Dios lo llevó de la mano, desde niño, sin que él lo supiera, hasta el día en que murió. Y nos envolvió a todos en ese maravilloso misterio que a muchos les tiene reservado: la conversión.
Se llamó Claudio. Su padre tuvo el nombre de Moisés Frank, y sus abuelos: Abraham y Samuel. Todos provenían de una familia con raíces hebreas, y eran profundamente religiosos, respetuosos de la Torá. Me cuentan que Abraham fue Rabino. Curiosamente mi papá nunca celebró su Bar Mitz-Vah. Tampoco le recuerdo en la Sinagoga. En cambio, nos acompañaba a misa.
En algún lado escuché que estabas predestinado a la conversión. A través de los años recibimos señales de este cambio sobrenatural.
En Costa Rica ocurrió un hecho significativo. Visitaba con mi mamá a Sor María Romero Meneses, en la Casa de María Auxiliadora. Una multitud de personas se preparaba para la procesión. Mi papá se mezcló entre el gentío. De repente un descubrimiento asombroso…

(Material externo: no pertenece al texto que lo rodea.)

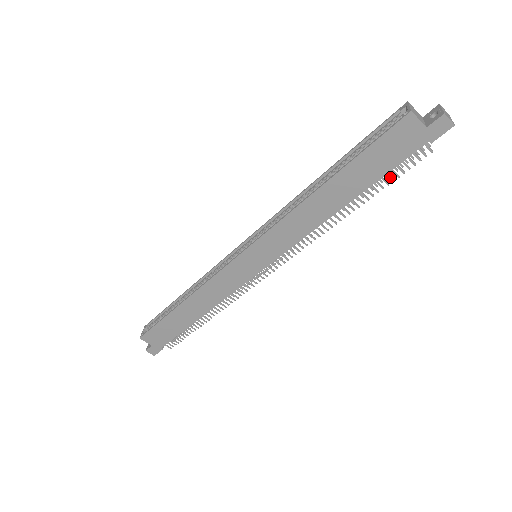
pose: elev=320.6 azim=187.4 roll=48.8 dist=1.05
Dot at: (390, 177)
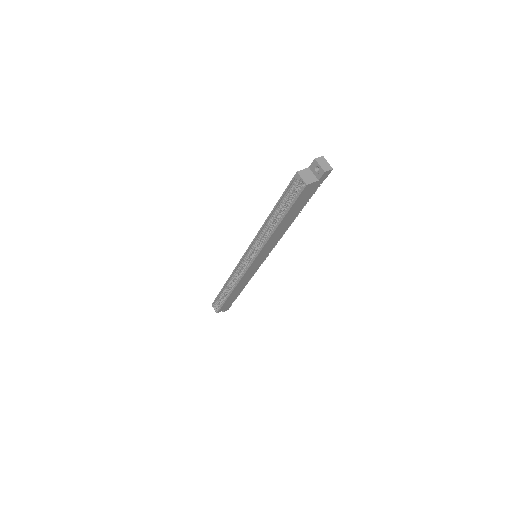
Dot at: occluded
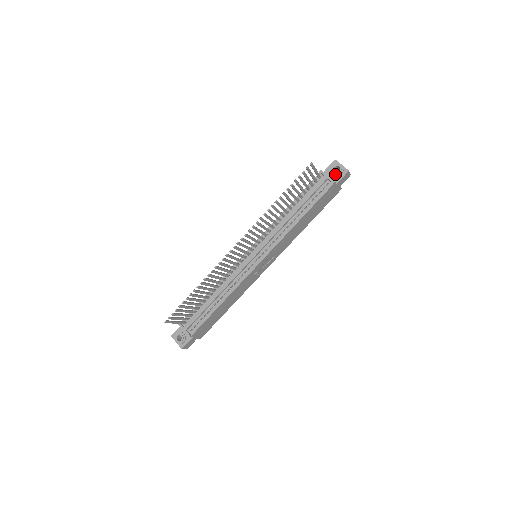
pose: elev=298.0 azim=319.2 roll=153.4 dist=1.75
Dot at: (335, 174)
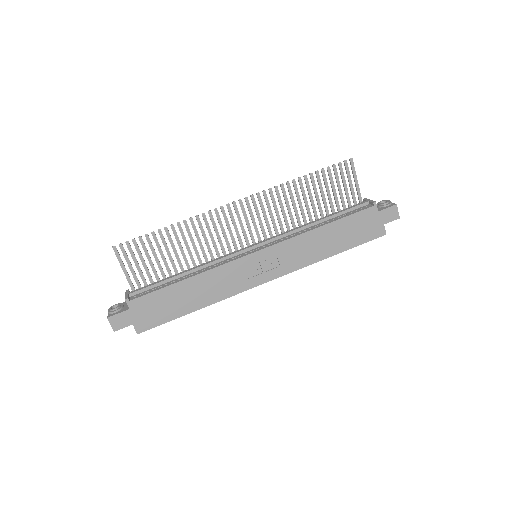
Dot at: (380, 205)
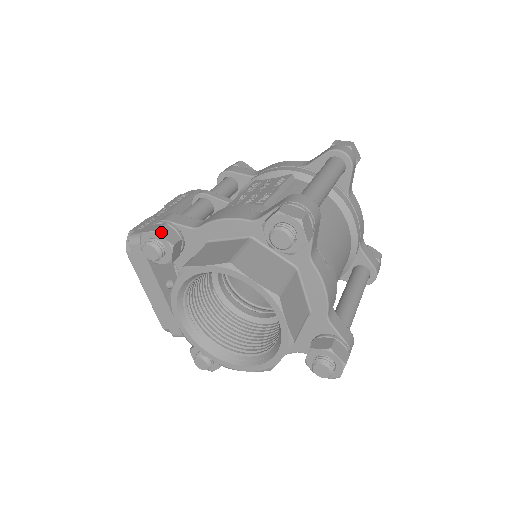
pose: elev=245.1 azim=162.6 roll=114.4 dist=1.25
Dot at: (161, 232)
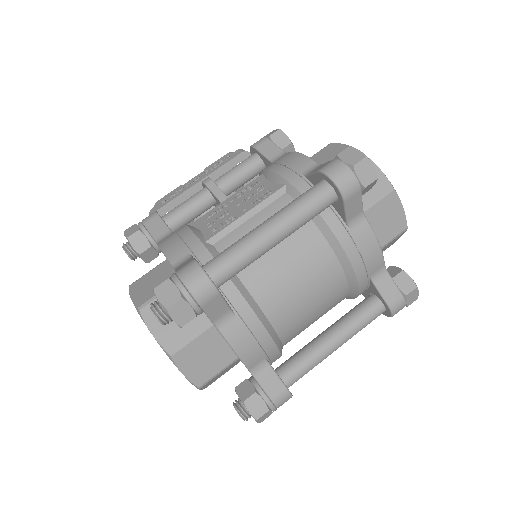
Dot at: (130, 240)
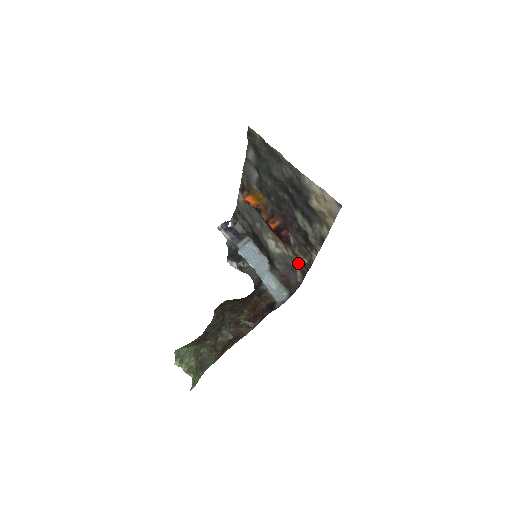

—¡Sor María!—exclamó mi mamá. Y señaló hacia la procesión—¡Mire donde va Claudio! Era quien cubría al Santísimo con el palio, al frente de la procesión.
—¿Puede creerlo?
—Sí Felicia—respondió sor María—Y también le veremos comulgar.
Esta profecía se cumplió al pie de la letra.

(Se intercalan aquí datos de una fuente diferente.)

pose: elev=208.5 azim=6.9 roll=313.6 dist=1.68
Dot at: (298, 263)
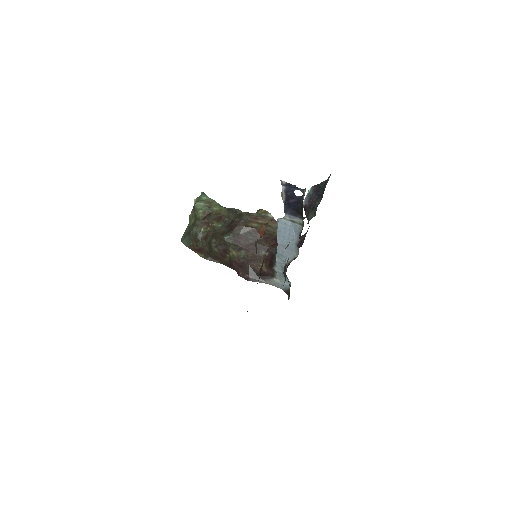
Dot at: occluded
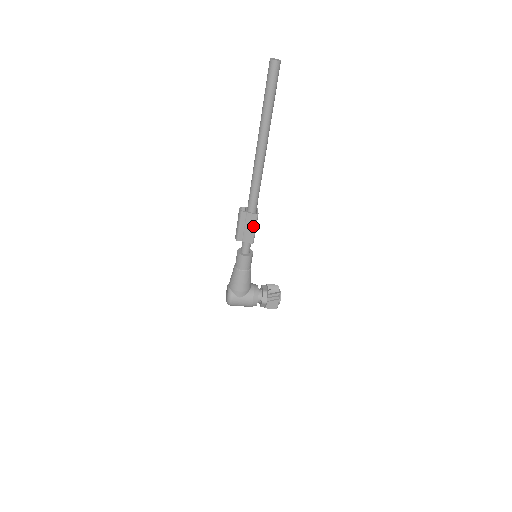
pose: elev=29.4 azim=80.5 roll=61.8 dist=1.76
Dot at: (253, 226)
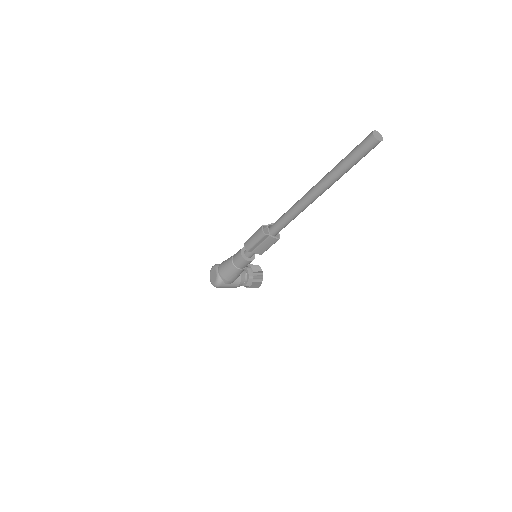
Dot at: (270, 245)
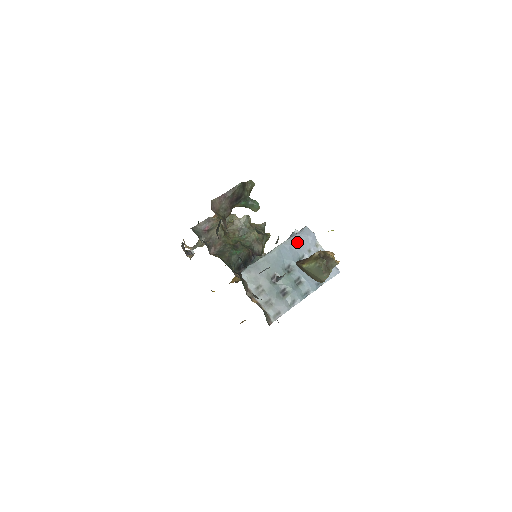
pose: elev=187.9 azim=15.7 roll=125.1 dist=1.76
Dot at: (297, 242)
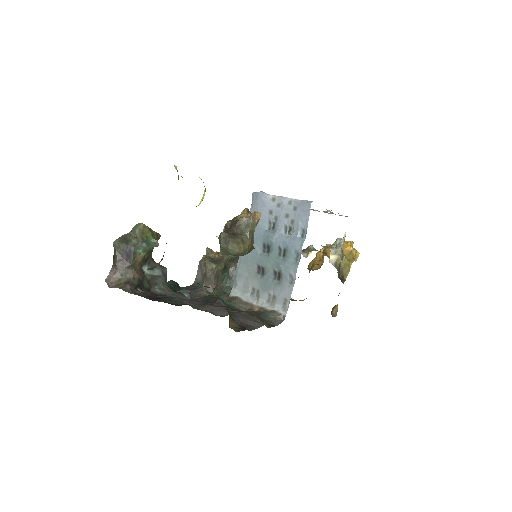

A los años nos enteramos de lo ocurrido. La iglesia estaba abarrotada de gente. Una monjita atraviesa la iglesia con dificultad, llega donde está mi papá y le pregunta:
—¿Nos haría el favor de llevar el palio?
Sin meditarlo mucho, acepta. ¿Sabía acaso lo que era un palio?
Mientras escribo pienso en él y en ese momento. Ya no puede echar para atrás. Debió ser impresionante. Siendo Hebreo, lleva el palio en la Casa de la Virgen.
—¿Qué habrá sentido?
—¿Cómo es que Dios me busca a mí, habiendo tantos a mi alrededor?
Nunca sabré con exactitud lo que sintió o lo que pensó. Seguramente esta experiencia lo estremeció hasta los huesos. La cercanía de Dios siempre estremece a las almas. Y las llama a vivir para Él y por Él.
¿Qué lo hizo cambiar? Esto ha sido un secreto celosamente guardado. Supo ser reservado. Y esperó.
La cercanía de la muerte derribó las últimas murallas y le hizo dar el salto definitivo. Dios lo llamó y él respondió sin reservas.
Ambos parecemos escuchar:
—¿Claudio, me amas?
Y ambos respondemos:
—Señor, Tú sabes que Te amo.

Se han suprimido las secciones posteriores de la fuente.